To enable GPU hardware accelerator on Colab, just go to the menu **Runtime -> Change runtime type -> Hardware accelerator -> GPU**.

Then, inside the training loop, in the function *fit_epoch()*, you need to trasnfer the training data into GPU. Instead of writing:


```
inputs, target = data
```
You need to write:


```
inputs, target = data
if torch.cuda.is_available():
   data, target = data.cuda(), target.cuda()
```

You do the same if you add a validation loop (Exercise 2).

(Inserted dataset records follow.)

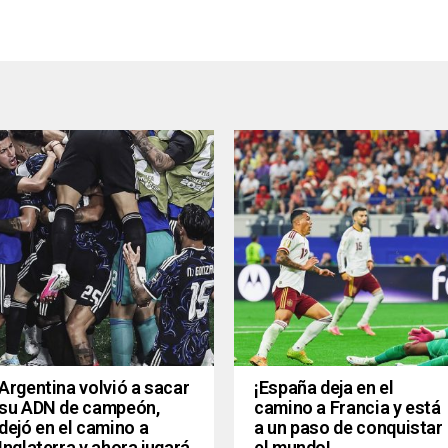
Argentina volvió a sacar
¡España deja en el
su ADN de campeón,
camino a Francia y está
dejó en el camino a
a un paso de conquistar
Inglaterra y ahora jugará
el mundo!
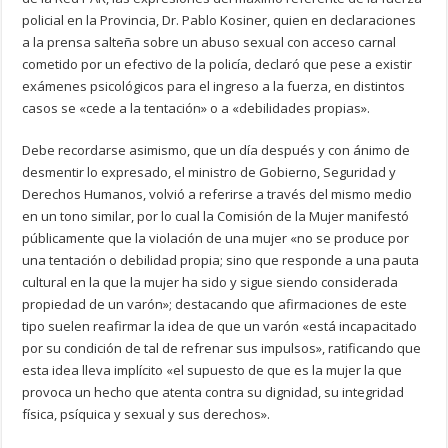
policial en la Provincia, Dr. Pablo Kosiner, quien en declaraciones
a la prensa salteña sobre un abuso sexual con acceso carnal
cometido por un efectivo de la policía, declaró que pese a existir
exámenes psicológicos para el ingreso a la fuerza, en distintos
casos se «cede a la tentación» o a «debilidades propias».
Debe recordarse asimismo, que un día después y con ánimo de
desmentir lo expresado, el ministro de Gobierno, Seguridad y
Derechos Humanos, volvió a referirse a través del mismo medio
en un tono similar, por lo cual la Comisión de la Mujer manifestó
públicamente que la violación de una mujer «no se produce por
una tentación o debilidad propia; sino que responde a una pauta
cultural en la que la mujer ha sido y sigue siendo considerada
propiedad de un varón»; destacando que afirmaciones de este
tipo suelen reafirmar la idea de que un varón «está incapacitado
por su condición de tal de refrenar sus impulsos», ratificando que
esta idea lleva implícito «el supuesto de que es la mujer la que
provoca un hecho que atenta contra su dignidad, su integridad
física, psíquica y sexual y sus derechos».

Update your LeNet class, train it on GPU and then compare the training time with the previous version that runs on CPU.

## **2. Modern Convolutional Neural Networks**

Pick up one or two of the networks we saw durng the lecture and try to implement them using PyTorch. Train them on MNIST or CIFAR10 datasets and compare their performance with LeNet that you implemented last week.

For this exercise, start with the LeNet class you created in the previous lab.